Sir Tom Farmer has been on quite a tram journey - from sceptic to committed supporter.
Having seen the popularity of the truncated route we have built, he is now convinced we must find a way to take the trams to Newhaven.
He is not alone in making that switch. And he is right. It is time to finish off the job.
Leith has already suffered most of the pain following the massive disruption of recent years. Is there to be no gain at the end of it? That would be a travesty.
But it is not just Leith that would benefit from completing the link from the airport to Newhaven. Edinburgh is a growing city, the fastest growing in Scotland, and the population is expected to rocket by more than a quarter over the next 25 years.
As well as housing all these people, we need to find a better way of getting them around the city, to avoid the prospect of gridlock. The trams offer an efficient and environmentally-friendly way of doing just that, taking cars off the roads, connecting our biggest housing areas with our largest centres of employment, cutting congestion and pollution.
Just look at the existing line – or half a line as it is in reality.

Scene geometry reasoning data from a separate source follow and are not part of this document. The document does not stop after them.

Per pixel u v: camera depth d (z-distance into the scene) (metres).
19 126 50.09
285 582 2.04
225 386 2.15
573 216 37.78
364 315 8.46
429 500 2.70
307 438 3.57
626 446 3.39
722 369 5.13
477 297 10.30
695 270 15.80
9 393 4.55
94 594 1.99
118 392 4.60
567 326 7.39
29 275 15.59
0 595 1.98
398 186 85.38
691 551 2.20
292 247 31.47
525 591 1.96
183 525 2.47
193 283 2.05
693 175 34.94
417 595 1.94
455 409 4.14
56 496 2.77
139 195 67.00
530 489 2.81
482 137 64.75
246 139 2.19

It only runs from the city centre to the airport, it doesn’t pass through any major areas of population – but it is still so popular that it is over-crowded.

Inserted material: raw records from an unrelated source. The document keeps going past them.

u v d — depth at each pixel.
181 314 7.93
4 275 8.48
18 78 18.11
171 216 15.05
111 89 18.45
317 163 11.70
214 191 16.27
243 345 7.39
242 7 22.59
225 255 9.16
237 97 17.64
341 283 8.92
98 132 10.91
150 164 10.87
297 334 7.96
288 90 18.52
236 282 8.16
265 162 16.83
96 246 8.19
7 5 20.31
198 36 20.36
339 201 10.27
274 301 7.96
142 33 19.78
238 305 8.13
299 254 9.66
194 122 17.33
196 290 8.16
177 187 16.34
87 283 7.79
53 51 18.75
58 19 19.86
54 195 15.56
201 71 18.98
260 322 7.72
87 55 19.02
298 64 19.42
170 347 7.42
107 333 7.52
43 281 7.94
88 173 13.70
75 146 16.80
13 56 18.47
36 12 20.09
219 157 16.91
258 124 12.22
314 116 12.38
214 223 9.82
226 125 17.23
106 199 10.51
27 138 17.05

Taking the tram to Newhaven would take it straight through the most densely populated neighbourhood in Scotland, Leith Walk, where it would be surrounded by potential customers.

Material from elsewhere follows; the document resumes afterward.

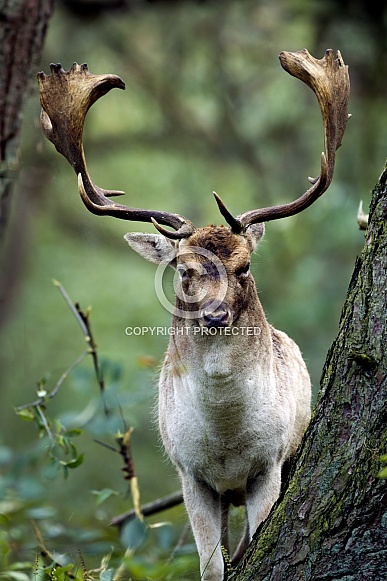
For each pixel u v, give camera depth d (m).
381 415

Then there is the potential for kick-starting development on the Waterfront, creating thousands of new jobs and desperately needed new homes.
We were always told a major infrastructure project like this would spark further investment in Edinburgh. And so it has proved. The surge of development along the existing line, including the game-changing St James Quarter, proves this is no pipe dream.
There will always be concerns about what might happen in the worst-case scenario, especially after the debacle of the original construction project, but we now know there is strong demand for trams in Edinburgh. We also know the potential pitfalls. The six-year timescale proposed, for instance, allows plenty of time to nail down watertight agreements with contractors.
This is a time when our city councillors must rise above party politics. They should vote on Thursday to finish off the job – because it is the right thing to do for Edinburgh.